A l’occasion du deuxième anniversaire de la Commission internationale contre l’impunité au Guatemala (CICIG), le Secrétaire général de l’ONU, Ban Ki-moon, a réaffirmé vendredi son plein appui et son appréciation des efforts déployés par la CICIG pour essayer de renforcer le secteur judiciaire et l’état de droit au Guatemala.

« Le Secrétaire général lance un appel aux autorités politiques et judiciaires du Guatemala pour qu’elles s’engagent davantage dans le sens de l’accomplissement du mandat de la CICIG pendant les deux années à venir », affirme une déclaration transmise par sa porte-parole.

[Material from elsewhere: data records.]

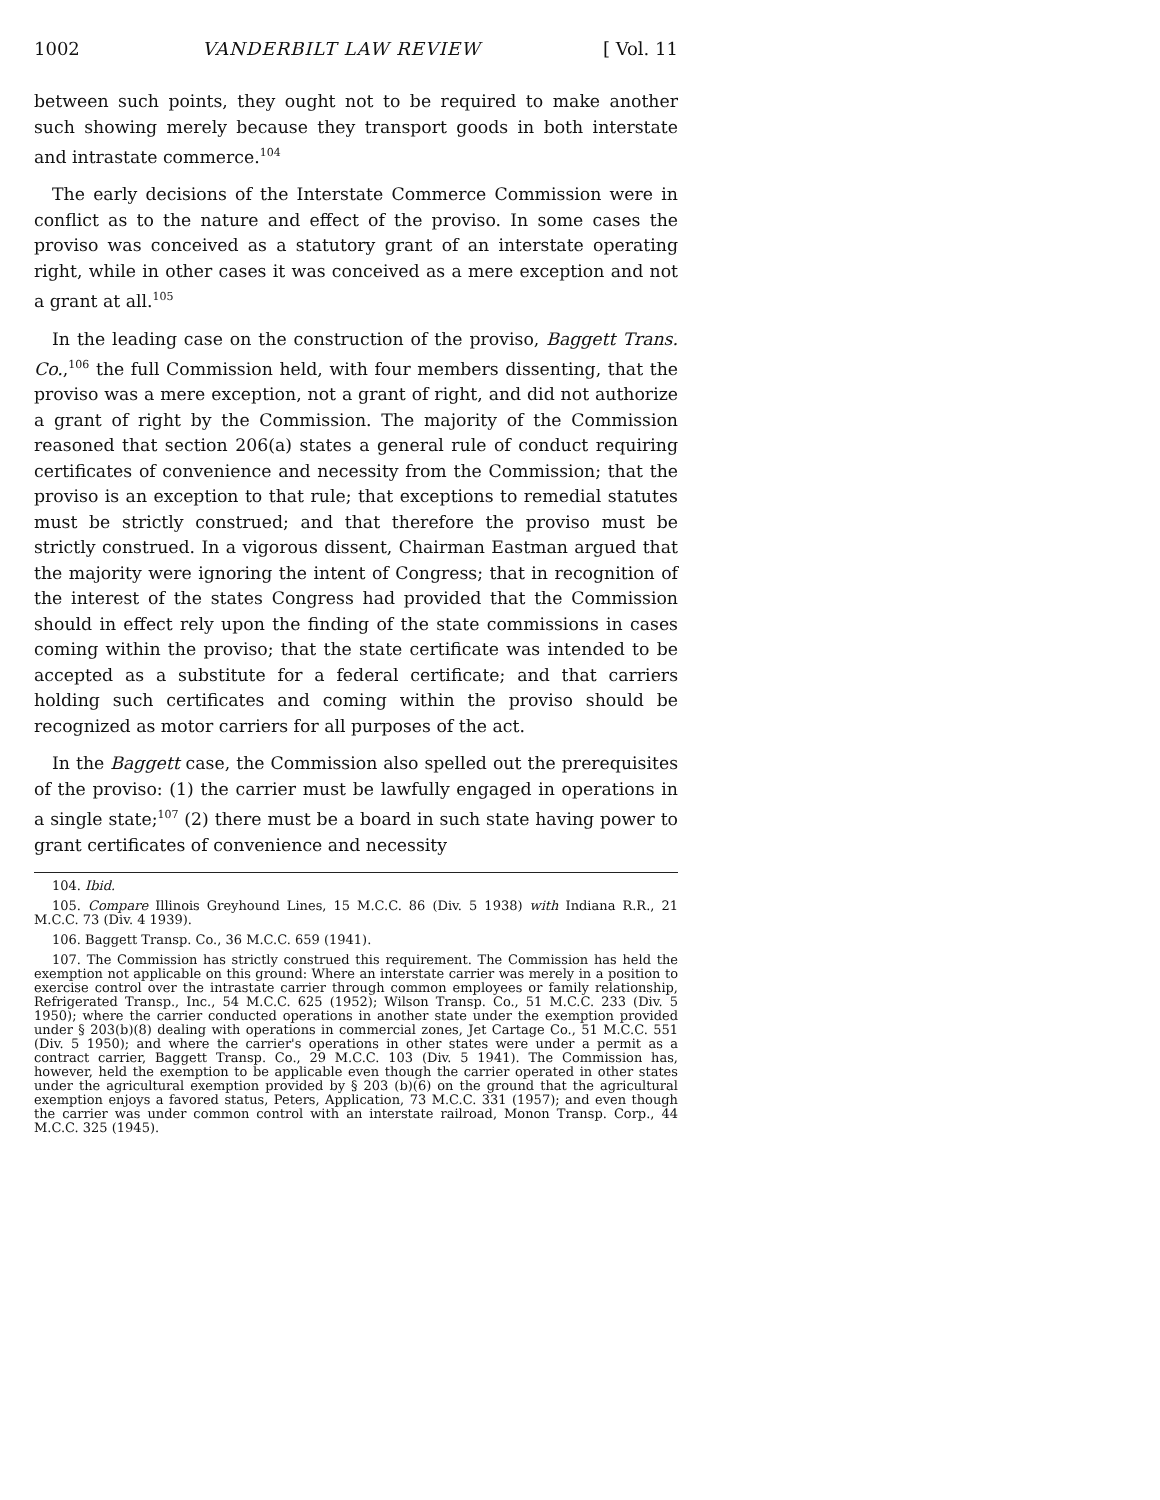1002 VANDERBILT LAW REVIEW [ Vol. 11
between such points, they ought not to be required to make another such showing merely because they transport goods in both interstate and intrastate commerce.<sup>104</sup>
The early decisions of the Interstate Commerce Commission were in conflict as to the nature and effect of the proviso. In some cases the proviso was conceived as a statutory grant of an interstate operating right, while in other cases it was conceived as a mere exception and not a grant at all.<sup>105</sup>
In the leading case on the construction of the proviso, Baggett Trans. Co.,<sup>106</sup> the full Commission held, with four members dissenting, that the proviso was a mere exception, not a grant of right, and did not authorize a grant of right by the Commission. The majority of the Commission reasoned that section 206(a) states a general rule of conduct requiring certificates of convenience and necessity from the Commission; that the proviso is an exception to that rule; that exceptions to remedial statutes must be strictly construed; and that therefore the proviso must be strictly construed. In a vigorous dissent, Chairman Eastman argued that the majority were ignoring the intent of Congress; that in recognition of the interest of the states Congress had provided that the Commission should in effect rely upon the finding of the state commissions in cases coming within the proviso; that the state certificate was intended to be accepted as a substitute for a federal certificate; and that carriers holding such certificates and coming within the proviso should be recognized as motor carriers for all purposes of the act.
In the Baggett case, the Commission also spelled out the prerequisites of the proviso: (1) the carrier must be lawfully engaged in operations in a single state;<sup>107</sup> (2) there must be a board in such state having power to grant certificates of convenience and necessity
104. Ibid.
105. Compare Illinois Greyhound Lines, 15 M.C.C. 86 (Div. 5 1938) with Indiana R.R., 21 M.C.C. 73 (Div. 4 1939).
106. Baggett Transp. Co., 36 M.C.C. 659 (1941).
107. The Commission has strictly construed this requirement. The Commission has held the exemption not applicable on this ground: Where an interstate carrier was merely in a position to exercise control over the intrastate carrier through common employees or family relationship, Refrigerated Transp., Inc., 54 M.C.C. 625 (1952); Wilson Transp. Co., 51 M.C.C. 233 (Div. 5 1950); where the carrier conducted operations in another state under the exemption provided under § 203(b)(8) dealing with operations in commercial zones, Jet Cartage Co., 51 M.C.C. 551 (Div. 5 1950); and where the carrier's operations in other states were under a permit as a contract carrier, Baggett Transp. Co., 29 M.C.C. 103 (Div. 5 1941). The Commission has, however, held the exemption to be applicable even though the carrier operated in other states under the agricultural exemption provided by § 203 (b)(6) on the ground that the agricultural exemption enjoys a favored status, Peters, Application, 73 M.C.C. 331 (1957); and even though the carrier was under common control with an interstate railroad, Monon Transp. Corp., 44 M.C.C. 325 (1945).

Il demande instamment que le mandat de la Commission soit pleinement respecté, de même que son caractère indépendant. De plus, sur la base des recommandations faites par la Commission, il lance un appel pour que des actions soient rapidement prises concernant les propositions de réformes légales et institutionnelles faites par la CICIG et qui visent à ce que soient supprimés les obstacles à l’identification et à la poursuite en justice des organisations criminelles.

« La population du Guatemala mérite des institutions judiciaires dignes de confiance et qui puissent les protéger, et les Nations Unies se réjouissent de pouvoir les aider, à travers la CICIG, pour qu’elles aillent dans ce sens », affirme Ban Ki-moon.

La déclaration rend hommage au chef de la Commission, Carlos Castresana, et à son équipe pour leur dévouement et note avec satisfaction que la Commission bénéficie d’un large soutien de tous les secteurs de la société guatémaltèque.